JAWA BARAT — Wakil Menteri ESDM Yuliot Tanjung mengungkapkan pihaknya tengah merampungkan rancangan peraturan presiden (perpres) sebagai landasan hukum percepatan proyek ini. "Untuk 100 gigawatt ini, ya kita akan lakukan percepatan. Kementerian ESDM lagi menyelesaikan rancangan peraturan presiden untuk percepatan pembangunan PLTS 100 gigawatt," ujarnya di Kantor Kementerian ESDM, Jumat (29/5/2026).
Lahan 24.000 Hektare di Jawa Tengah Diidentifikasi
Ketersediaan lahan menjadi kunci utama proyek ini. Yuliot menjelaskan hasil identifikasi awal bersama Kementerian Agraria dan Tata Ruang/Badan Pertanahan Nasional (ATR/BPN) menunjukkan lahan seluas 24.000 hektare di Pulau Jawa sudah terpetakan. "Ketersediaan lahan berdasarkan identifikasi yang kita lakukan bersama antara Kementerian ESDM dengan Kementerian ATR/BPN di Pulau Jawa sudah tersedia sekitar 24.000 hektar," kata Yuliot.

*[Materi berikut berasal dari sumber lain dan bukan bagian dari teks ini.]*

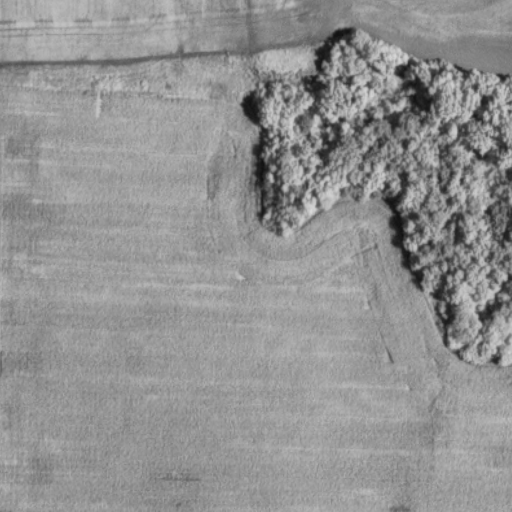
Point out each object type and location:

Lahan itu kini tengah diverifikasi bersama oleh ATR/BPN, Kementerian ESDM, dan PT PLN (Persero). Proses ini untuk memastikan kesiapan lokasi sebelum konstruksi dimulai.
Target Tiga Tahun: Dedieselisasi dan Kemandirian Energi
Pemerintah menargetkan proyek PLTS raksasa ini rampung dalam waktu tiga tahun. Langkah ini sejalan dengan arahan Presiden untuk mempercepat program dedieselisasi, yaitu mengganti pembangkit listrik tenaga diesel (PLTD) yang selama ini menggunakan bahan bakar minyak (BBM) dengan energi baru terbarukan (EBT).
"Arahan dari Presiden tiga tahun untuk ini PLTS dan juga dedieselisasi ini bisa dilaksanakan. Ini yang kita lagi konsolidasikan. Kalau ini berasal dari energi baru terbarukan, berarti kan kita sudah tidak tergantung lagi dengan pengadaan BBM yang sangat fluktuatif," pungkas Yuliot.
Dengan kapasitas 100 GW, proyek ini menjadi salah satu inisiatif PLTS terbesar di dunia. Jika terealisasi, pasokan listrik dari tenaga surya ini diproyeksikan mampu menggantikan sebagian besar PLTD yang tersebar di berbagai daerah, sekaligus menekan biaya produksi listrik yang selama ini rentan terhadap gejolak harga minyak global.
PLN selaku operator ketenagalistrikan nasional akan menjadi pelaksana utama proyek ini, mulai dari tahap konstruksi hingga operasional. Kehadiran BESS dengan kapasitas 33 GW juga menjadi kunci agar listrik dari PLTS tetap bisa disalurkan saat matahari tidak bersinar.